If the plaque is not removed at its initial stages, it can lead to inflamed gums aka gingivitis. This is a condition where the gums become red and swollen, causing them to bleed very easily. As this condition progresses, the infection spreads to the tissue around the root of the teeth. This is the start of periodontal disease. In the last stage of periodontal disease, all the tissue surrounding the teeth are destroyed causing the tooth to become loose.
Unfortunately, by the time dental problems are discovered in dogs, the infection has progressed farther than where it can be reversed. While dental cleanings cannot be prevented in some dogs that are prone to periodontitis, it is easy to increase the time between dental cleanings by regularly providing species appropriate foods and maintaining dental hygiene.
Periodontal disease is extremely painful for dogs. In many cases, early preventive steps can eliminate the chance of any pain to your dog.
My Dog does not like brushing teeth:
There is not a single dog in this world that will voluntarily allow anyone or anything to poke around the insides of the mouth. This is not natural for dogs. If you have a puppy, it is easier to desensitize him/her to you touching the teeth and gums.
Rub your fingers gently around the gums and mouth, touching their teeth. Your dog may allow you to do this only for a few seconds for the first time. Increase the time as you go along. Once your dog trusts you with your hands in his/her mouth, teeth brushing can be done very easily.

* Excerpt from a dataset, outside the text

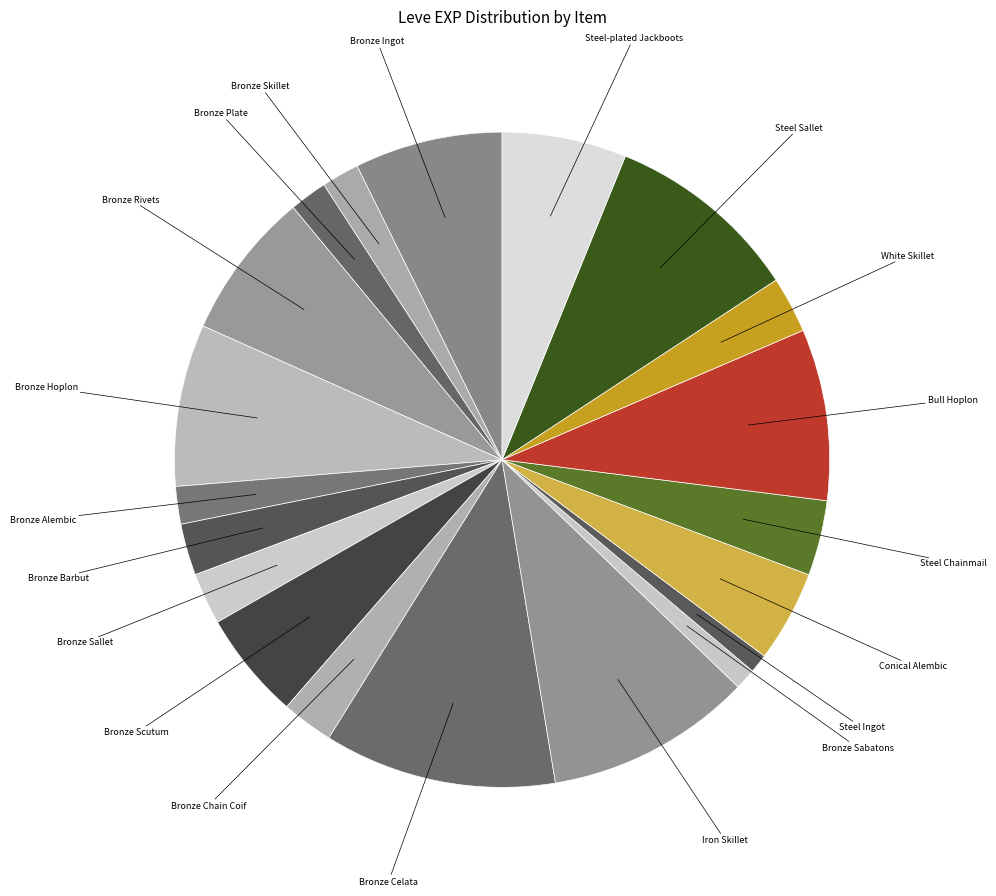

Which slice is the smallest?

Steel Ingot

If your dog is still resistant to teeth brushing, raw meaty bones provide the best cleaning.
How does raw food help dental health?
If you are already feeding a raw diet to your dog, you have won half the battle against dental problems. Carbohydrate-rich foods, even the ones in their dry form, will only go so far in clearing out plaque.
Raw foods, even the ground forms, help control tartar build-up. Unlike kibble, raw food does not stick to dog’s teeth. Raw bones (whole or ground) provide gentle abrasion on the teeth removing any debris when chewed.

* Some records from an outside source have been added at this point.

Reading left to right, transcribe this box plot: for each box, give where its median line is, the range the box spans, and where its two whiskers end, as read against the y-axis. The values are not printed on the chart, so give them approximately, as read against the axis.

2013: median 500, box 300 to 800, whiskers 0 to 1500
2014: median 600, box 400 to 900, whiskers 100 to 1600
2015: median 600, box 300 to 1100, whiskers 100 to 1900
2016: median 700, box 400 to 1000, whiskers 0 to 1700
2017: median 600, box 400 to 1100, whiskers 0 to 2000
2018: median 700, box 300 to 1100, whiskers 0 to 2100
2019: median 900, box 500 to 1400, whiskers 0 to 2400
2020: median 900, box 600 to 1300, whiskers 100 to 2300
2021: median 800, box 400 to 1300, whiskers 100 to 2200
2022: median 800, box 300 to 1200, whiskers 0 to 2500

Digestive enzymes like amylase and cellulase are not predominant in dogs’ mouths, and starch-rich foods cannot be broken down easily. Thereby causing a biofilm on the surface of their teeth. Raw foods, when done right, are very low in carbohydrates.
Edible raw bones like chicken or turkey necks, thighs, backs, wings
etc. are very effective in cleaning teeth. And these bones can be consumed whole. Recreational bones like femur bones, marrow bones etc. also help maintain dental hygiene. These bones should not be consumed whole. For dogs that tend to swallow/gulp whole bones or chew aggressively, it is better to provide edible raw bones. Continuous monitoring is required while feeding any bone to your dog.
Keep your dog’s teeth is the best condition possible. Move your dog to biologically appropriate foods and ensure regular teeth cleaning. Wagging tails, healthy bodies, and happy smiles go hand in hand!